** Opening Dataset extract block **
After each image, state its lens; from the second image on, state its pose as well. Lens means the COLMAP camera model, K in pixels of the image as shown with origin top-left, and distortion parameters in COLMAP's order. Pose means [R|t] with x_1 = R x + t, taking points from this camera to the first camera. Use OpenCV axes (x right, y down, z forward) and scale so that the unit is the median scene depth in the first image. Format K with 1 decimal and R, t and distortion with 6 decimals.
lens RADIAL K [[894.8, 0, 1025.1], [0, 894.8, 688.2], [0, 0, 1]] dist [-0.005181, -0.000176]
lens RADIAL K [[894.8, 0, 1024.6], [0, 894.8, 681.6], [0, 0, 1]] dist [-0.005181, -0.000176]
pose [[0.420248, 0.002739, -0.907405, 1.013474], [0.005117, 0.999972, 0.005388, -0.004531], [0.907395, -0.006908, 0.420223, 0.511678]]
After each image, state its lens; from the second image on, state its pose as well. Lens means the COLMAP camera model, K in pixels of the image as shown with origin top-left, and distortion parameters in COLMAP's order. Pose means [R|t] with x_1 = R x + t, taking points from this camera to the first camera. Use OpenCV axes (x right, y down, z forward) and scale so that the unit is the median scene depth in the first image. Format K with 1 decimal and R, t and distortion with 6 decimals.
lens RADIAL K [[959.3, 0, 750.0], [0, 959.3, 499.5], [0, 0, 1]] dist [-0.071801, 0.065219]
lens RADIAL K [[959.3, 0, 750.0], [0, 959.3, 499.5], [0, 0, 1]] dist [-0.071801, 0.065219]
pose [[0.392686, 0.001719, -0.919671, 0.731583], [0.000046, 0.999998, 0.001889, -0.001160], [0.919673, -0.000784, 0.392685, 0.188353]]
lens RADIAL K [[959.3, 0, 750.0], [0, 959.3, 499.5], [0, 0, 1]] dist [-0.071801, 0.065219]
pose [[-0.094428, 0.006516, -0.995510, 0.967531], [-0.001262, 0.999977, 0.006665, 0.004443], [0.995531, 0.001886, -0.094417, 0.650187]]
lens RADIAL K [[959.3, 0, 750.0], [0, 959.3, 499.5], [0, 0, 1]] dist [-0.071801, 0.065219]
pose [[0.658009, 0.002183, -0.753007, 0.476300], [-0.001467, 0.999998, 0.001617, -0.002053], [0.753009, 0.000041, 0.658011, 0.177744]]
** Closing Dataset extract block **
### The problem
Using the material above, print every entry exactly as written.

### Answer
After each image, state its lens; from the second image on, state its pose as well. Lens means the COLMAP camera model, K in pixels of the image as shown with origin top-left, and distortion parameters in COLMAP's order. Pose means [R|t] with x_1 = R x + t, taking points from this camera to the first camera. Use OpenCV axes (x right, y down, z forward) and scale so that the unit is the median scene depth in the first image. Format K with 1 decimal and R, t and distortion with 6 decimals.
lens RADIAL K [[894.8, 0, 1025.1], [0, 894.8, 688.2], [0, 0, 1]] dist [-0.005181, -0.000176]
lens RADIAL K [[894.8, 0, 1024.6], [0, 894.8, 681.6], [0, 0, 1]] dist [-0.005181, -0.000176]
pose [[0.420248, 0.002739, -0.907405, 1.013474], [0.005117, 0.999972, 0.005388, -0.004531], [0.907395, -0.006908, 0.420223, 0.511678]]
After each image, state its lens; from the second image on, state its pose as well. Lens means the COLMAP camera model, K in pixels of the image as shown with origin top-left, and distortion parameters in COLMAP's order. Pose means [R|t] with x_1 = R x + t, taking points from this camera to the first camera. Use OpenCV axes (x right, y down, z forward) and scale so that the unit is the median scene depth in the first image. Format K with 1 decimal and R, t and distortion with 6 decimals.
lens RADIAL K [[959.3, 0, 750.0], [0, 959.3, 499.5], [0, 0, 1]] dist [-0.071801, 0.065219]
lens RADIAL K [[959.3, 0, 750.0], [0, 959.3, 499.5], [0, 0, 1]] dist [-0.071801, 0.065219]
pose [[0.392686, 0.001719, -0.919671, 0.731583], [0.000046, 0.999998, 0.001889, -0.001160], [0.919673, -0.000784, 0.392685, 0.188353]]
lens RADIAL K [[959.3, 0, 750.0], [0, 959.3, 499.5], [0, 0, 1]] dist [-0.071801, 0.065219]
pose [[-0.094428, 0.006516, -0.995510, 0.967531], [-0.001262, 0.999977, 0.006665, 0.004443], [0.995531, 0.001886, -0.094417, 0.650187]]
lens RADIAL K [[959.3, 0, 750.0], [0, 959.3, 499.5], [0, 0, 1]] dist [-0.071801, 0.065219]
pose [[0.658009, 0.002183, -0.753007, 0.476300], [-0.001467, 0.999998, 0.001617, -0.002053], [0.753009, 0.000041, 0.658011, 0.177744]]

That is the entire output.